About this exercise: Go over these records and count the lines with the string "webp" in them; the count is all that should be returned.

--- Data extract Enclosed Below ---

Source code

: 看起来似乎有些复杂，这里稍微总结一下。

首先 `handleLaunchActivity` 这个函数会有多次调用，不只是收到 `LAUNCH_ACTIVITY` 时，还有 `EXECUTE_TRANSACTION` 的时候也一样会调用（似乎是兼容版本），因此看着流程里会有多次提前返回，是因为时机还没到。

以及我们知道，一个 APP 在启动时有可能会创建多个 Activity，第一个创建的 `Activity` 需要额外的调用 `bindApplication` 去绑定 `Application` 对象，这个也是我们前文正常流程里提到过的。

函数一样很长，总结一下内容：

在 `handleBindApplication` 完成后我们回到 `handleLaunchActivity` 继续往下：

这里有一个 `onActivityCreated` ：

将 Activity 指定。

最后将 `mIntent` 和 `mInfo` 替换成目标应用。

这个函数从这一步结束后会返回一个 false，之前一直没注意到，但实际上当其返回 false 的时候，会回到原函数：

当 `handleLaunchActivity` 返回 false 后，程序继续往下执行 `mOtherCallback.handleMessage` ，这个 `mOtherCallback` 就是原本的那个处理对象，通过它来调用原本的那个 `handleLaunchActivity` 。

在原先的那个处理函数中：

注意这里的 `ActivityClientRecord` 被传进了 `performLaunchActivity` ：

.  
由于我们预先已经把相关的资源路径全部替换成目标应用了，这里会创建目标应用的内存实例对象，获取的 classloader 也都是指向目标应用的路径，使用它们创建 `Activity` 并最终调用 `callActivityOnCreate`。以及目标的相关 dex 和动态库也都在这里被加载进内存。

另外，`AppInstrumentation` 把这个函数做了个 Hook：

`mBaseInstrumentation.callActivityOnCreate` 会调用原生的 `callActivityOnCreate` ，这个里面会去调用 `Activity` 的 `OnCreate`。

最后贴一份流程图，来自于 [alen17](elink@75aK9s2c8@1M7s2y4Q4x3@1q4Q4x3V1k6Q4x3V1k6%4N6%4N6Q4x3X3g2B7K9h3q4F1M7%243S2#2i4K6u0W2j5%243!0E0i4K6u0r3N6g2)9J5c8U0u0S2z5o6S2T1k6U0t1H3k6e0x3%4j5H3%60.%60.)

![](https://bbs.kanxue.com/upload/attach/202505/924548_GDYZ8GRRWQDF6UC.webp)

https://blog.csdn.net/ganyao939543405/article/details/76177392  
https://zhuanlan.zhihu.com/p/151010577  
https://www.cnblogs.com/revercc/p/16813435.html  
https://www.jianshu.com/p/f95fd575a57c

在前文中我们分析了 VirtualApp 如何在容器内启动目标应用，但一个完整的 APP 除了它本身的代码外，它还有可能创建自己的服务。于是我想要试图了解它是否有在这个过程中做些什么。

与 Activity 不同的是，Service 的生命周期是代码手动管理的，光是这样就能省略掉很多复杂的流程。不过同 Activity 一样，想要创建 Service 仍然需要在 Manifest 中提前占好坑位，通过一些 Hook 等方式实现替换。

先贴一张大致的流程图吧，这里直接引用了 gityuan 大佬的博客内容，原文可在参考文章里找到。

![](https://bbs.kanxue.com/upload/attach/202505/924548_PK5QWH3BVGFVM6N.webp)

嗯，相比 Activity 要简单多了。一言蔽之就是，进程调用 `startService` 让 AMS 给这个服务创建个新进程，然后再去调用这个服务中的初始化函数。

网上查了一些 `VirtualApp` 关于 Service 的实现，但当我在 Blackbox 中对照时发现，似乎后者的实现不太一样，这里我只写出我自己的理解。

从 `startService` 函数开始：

--- End of Enclosed Data extract ---

Written solution: 2